How to be in any situation:

\- Learn to be a self-directed individual. Looking to others to be taught is
not the path of a developer.

\- Learn to be a self-study. Everything he will ever learn will always become
obsolete. Years ago, some language and framework was hot, to be replaced by a
new one today, and tomorrow.

\- Don't fit in. The greatest gift of geekdom is being comfortable being
unique and seperate, even from other geeks. Don't fall for the entreporn of
fitting in, you resisted it all through out school, why give in to followers?

\- Open: Give something 5 minutes to sink in before judging. Don't become a
religious fanatic about your tools to fit in. Users don't give a hoot about
what you code in, only if you can build something that solves their problem
well. This is the single most mind closing thing you can probably do when
you're young, forget about older.

\- Become an insanely curious individual. Try to understand how people deal
with information in their lives in any place. You'll get faster.

\- Learn to focus your curiosity to have a start, and end point. This year, I
made a goal of taking every little project I hacked on and simply launching it
to it's own domain. It's been refreshing, only for $9/year per domain.

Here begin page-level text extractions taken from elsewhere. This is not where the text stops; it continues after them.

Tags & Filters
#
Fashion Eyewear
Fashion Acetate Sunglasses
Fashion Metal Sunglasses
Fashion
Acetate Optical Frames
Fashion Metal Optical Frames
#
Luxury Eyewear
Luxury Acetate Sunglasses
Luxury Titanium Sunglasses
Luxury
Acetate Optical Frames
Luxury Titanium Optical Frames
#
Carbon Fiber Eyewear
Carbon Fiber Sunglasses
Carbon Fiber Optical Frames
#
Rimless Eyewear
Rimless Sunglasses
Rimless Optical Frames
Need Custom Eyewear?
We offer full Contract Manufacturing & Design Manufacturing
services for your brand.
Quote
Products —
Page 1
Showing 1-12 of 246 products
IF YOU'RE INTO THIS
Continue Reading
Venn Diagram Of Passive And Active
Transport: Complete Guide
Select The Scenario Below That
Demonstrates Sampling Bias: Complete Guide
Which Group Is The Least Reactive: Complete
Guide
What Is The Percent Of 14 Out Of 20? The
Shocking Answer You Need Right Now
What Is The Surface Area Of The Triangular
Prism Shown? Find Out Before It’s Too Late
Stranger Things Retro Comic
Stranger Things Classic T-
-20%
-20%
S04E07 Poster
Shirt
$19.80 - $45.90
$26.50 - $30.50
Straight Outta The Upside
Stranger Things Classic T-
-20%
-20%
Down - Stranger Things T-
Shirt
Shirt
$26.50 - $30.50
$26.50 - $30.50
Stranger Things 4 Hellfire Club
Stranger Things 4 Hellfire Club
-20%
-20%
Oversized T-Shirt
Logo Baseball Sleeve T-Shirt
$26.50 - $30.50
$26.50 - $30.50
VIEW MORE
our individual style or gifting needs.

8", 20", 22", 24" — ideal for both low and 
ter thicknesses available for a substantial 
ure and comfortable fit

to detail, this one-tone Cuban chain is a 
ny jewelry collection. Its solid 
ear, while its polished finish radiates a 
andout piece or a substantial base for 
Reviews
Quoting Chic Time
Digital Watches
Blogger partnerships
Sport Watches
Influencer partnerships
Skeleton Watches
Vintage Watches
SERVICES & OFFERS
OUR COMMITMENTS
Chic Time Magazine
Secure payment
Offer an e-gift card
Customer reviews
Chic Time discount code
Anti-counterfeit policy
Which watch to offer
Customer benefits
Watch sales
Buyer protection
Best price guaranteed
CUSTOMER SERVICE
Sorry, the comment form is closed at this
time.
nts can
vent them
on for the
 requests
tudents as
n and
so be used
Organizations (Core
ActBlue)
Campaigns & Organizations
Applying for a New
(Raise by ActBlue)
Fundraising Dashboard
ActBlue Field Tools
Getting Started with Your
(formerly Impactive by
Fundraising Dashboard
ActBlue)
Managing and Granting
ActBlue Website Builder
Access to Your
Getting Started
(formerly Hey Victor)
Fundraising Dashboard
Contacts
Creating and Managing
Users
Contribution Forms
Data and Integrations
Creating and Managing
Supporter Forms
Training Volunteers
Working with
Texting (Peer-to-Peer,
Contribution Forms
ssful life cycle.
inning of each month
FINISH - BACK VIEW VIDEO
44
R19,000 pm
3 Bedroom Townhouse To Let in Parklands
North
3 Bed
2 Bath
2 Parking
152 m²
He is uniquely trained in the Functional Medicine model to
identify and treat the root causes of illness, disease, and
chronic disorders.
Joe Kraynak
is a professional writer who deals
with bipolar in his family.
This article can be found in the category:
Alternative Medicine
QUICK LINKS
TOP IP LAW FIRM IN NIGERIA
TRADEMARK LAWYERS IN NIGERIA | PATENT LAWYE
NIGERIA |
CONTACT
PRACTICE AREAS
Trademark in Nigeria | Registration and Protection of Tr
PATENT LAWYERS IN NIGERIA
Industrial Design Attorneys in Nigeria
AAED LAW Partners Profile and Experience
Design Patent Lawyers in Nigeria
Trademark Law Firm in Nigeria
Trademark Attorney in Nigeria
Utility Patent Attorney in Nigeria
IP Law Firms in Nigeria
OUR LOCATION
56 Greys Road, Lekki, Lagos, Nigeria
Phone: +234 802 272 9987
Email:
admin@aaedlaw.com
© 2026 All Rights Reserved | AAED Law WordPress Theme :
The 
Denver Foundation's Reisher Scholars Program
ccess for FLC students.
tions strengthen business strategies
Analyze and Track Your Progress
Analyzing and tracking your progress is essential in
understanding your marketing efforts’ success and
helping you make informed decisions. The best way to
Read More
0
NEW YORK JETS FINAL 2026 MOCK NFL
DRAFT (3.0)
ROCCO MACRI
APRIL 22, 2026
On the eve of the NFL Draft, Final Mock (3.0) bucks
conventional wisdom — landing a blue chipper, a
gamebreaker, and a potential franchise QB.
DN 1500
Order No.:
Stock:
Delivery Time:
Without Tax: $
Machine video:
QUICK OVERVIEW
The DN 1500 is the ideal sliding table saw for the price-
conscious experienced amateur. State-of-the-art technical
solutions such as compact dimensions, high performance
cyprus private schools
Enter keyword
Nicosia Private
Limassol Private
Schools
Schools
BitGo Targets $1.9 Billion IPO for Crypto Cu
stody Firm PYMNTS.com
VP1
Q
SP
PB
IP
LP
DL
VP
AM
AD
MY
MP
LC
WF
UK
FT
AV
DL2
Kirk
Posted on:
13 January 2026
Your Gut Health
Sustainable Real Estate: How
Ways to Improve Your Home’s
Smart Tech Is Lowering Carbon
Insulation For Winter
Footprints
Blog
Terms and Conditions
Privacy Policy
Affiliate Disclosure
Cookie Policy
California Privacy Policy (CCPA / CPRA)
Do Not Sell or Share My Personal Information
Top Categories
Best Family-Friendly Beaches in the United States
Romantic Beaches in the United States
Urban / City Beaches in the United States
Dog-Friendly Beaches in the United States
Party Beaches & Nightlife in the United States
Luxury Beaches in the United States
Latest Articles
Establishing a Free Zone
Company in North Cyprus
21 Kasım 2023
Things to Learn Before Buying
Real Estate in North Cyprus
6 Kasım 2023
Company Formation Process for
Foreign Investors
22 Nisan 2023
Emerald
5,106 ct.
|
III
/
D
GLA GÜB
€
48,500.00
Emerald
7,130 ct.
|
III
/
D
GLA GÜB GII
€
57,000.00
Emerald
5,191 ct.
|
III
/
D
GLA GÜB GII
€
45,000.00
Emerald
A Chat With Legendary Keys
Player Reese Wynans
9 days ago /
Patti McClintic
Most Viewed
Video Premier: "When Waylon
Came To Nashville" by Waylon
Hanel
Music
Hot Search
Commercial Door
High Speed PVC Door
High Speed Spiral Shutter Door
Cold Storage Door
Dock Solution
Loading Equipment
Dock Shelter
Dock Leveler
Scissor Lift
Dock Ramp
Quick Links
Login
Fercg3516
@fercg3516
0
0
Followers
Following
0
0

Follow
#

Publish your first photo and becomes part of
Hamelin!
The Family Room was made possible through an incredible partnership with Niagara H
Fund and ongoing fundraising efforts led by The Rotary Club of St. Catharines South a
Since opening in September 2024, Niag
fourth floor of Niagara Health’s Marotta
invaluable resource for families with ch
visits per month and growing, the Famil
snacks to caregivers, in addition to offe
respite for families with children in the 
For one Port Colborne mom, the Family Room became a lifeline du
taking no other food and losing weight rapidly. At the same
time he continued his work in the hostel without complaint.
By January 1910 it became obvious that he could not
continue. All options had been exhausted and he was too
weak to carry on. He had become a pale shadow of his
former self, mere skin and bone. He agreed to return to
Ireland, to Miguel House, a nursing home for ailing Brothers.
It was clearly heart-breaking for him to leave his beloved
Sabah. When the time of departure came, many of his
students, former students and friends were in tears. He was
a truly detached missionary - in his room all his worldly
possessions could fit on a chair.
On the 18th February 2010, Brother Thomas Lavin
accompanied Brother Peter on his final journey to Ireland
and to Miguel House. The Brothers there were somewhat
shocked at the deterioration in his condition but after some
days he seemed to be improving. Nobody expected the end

\- Learn the difference between being a creator and a consumer. Playing games
is consuming someone's world and can have it's value as long as it's not
greater than the time you're spending creating.

What is worth doing at that age:

\- Build for the sake of building.

\- Experiment for the sake of experimenting.

\- Explore your curiosity. Find new interests to explore and try to connect
them.

\- Don't prematurely optimize. Run as far, and fast as you can from any
developer who talks about doing things perfectly but does not launch anything,
ever, themselves because their projects are never done or ready to release.

\- Learn the difference between building something that interests only you and
helps others solve the problems they have.

\- Release prodigiously. I still have code from the late 90's when I was 17
that's running just fine on the web. It's not pretty but the tens of thousands
of hits on it remind me to fight confusing activity with results.